Ярблек усмехнулся и искоса взглянул на Шелка. Маленький человечек снова надел свое привычное походное платье – темное, неприметное, без украшений.
– Демоны, а теперь еще и чума – ну и обстановочка. Что, если мы упраздним то, что организовали здесь, в Маллорее, и переждем, пока все не образуется?
– Ты сказал это не подумав, Ярблек, – возразил ему Шелк. – Война и беспорядок благоприятствуют торговле.
Ярблек бросил на него хмурый взгляд.
– Я так и знал, что ты это скажешь.
Впереди, на расстоянии полумили, виднелась еще одна баррикада, на этот раз она преграждала дорогу.
– Что это? – гневно спросил Ярблек, натягивая поводья.
– Поеду посмотрю, – сказал Шелк, пришпоривая коня. По инерции Гарион последовал за ним.
Когда они были на расстоянии пятидесяти ярдов от баррикады, из-за нее выскочили с десяток перепачканных в грязи крестьян, одетых в холщовые рубахи, и нацелили на них арбалеты.
– Стоять! – угрожающе приказал один из них. Это был крепкий мужик с жесткой бородой и немилосердно косящими глазами.
– Мы просто хотим проехать, дружок, – сказал ему Шелк.
– Платите пошлину, иначе не проедете.
– Пошлину? – воскликнул Шелк. – Эта дорога принадлежит императору. Здесь пошлин не берут.
– А теперь берут. Вы, горожане, всегда нас надували и обманывали, а теперь хотите заразить нас своей болезнью. Так что настал ваш черед платить. Сколько у вас с собой денег?
– Заговори его, – шепнул Гарион, озираясь вокруг.
– Ну что ж, – обратился Шелк к косоглазому крестьянину тем тоном, который он обычно приберегал для серьезных переговоров. – Давай потолкуем.
Деревня поднималась в четверти мили от них грязным беспорядочным нагромождением на вершине покрытого травой холма. Гарион сосредоточился, собирая всю свою волю, затем слегка махнул рукой в направлении деревни.
– Дымись, – едва слышно прошептал он. Шелк все еще торговался с вооруженными крестьянами, стараясь подольше потянуть время.
– Хм, извините меня, – осторожно вмешался в их разговор Гарион, – но по-моему, там что-то горит, – сказал он, указывая в направлении деревни.
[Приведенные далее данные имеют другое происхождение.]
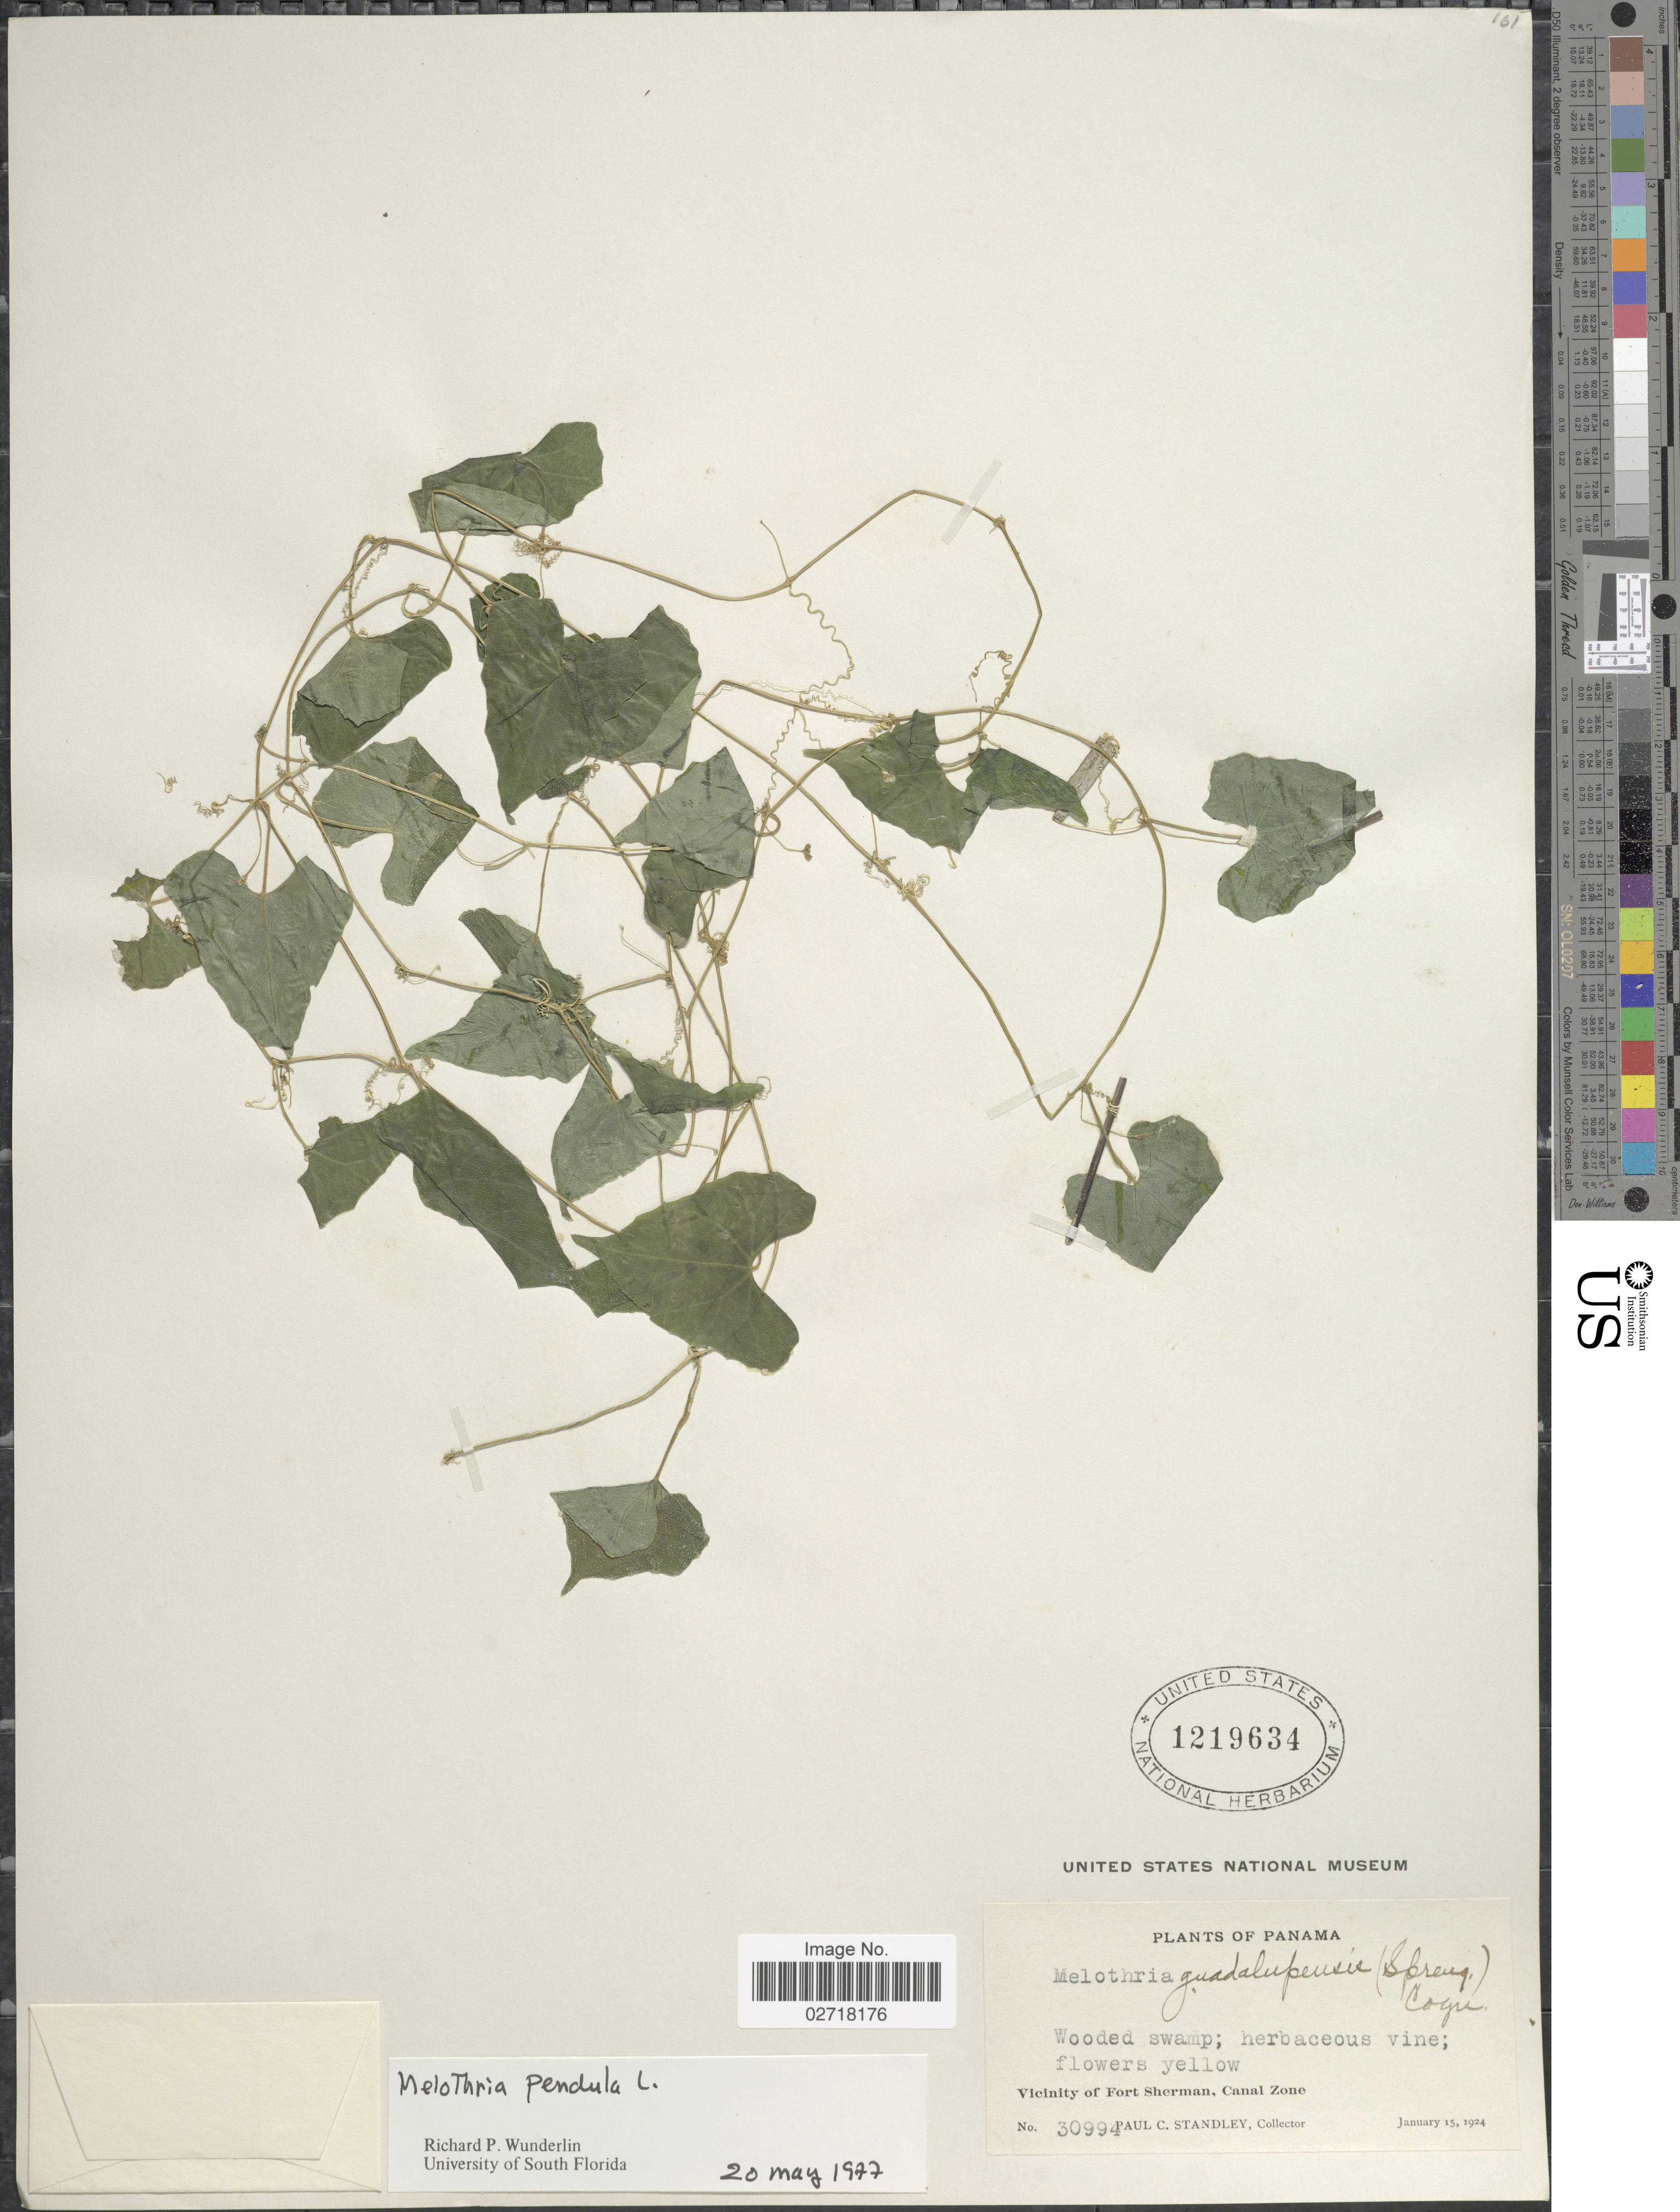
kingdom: Plantae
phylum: Tracheophyta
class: Magnoliopsida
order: Cucurbitales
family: Cucurbitaceae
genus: Melothria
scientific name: Melothria pendula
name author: L.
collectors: P. C. Standley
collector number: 30994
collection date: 1924-01-15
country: Panama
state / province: Colón / Panamá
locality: Vicinity of Fort Sherman, Canal Zone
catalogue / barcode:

Крестьяне в ужасе уставились на столб густого дыма, поднимающийся над деревней. Побросав арбалеты, они с криками ужаса побежали через поле туда, где произошло несчастье. Косоглазый бросился вслед за ними, крича, чтобы они вернулись на свои посты. Затем он побежал назад, угрожающе размахивая арбалетом. Лицо его приняло страдальческое выражение – он разрывался между желанием получить деньги, добытые вымогательством у путешественников, и ужасной мыслью о том, что огонь пожирает сейчас его дом и все постройки. Наконец, не в состоянии больше этого вынести, он бросил свое оружие и кинулся вслед за остальными.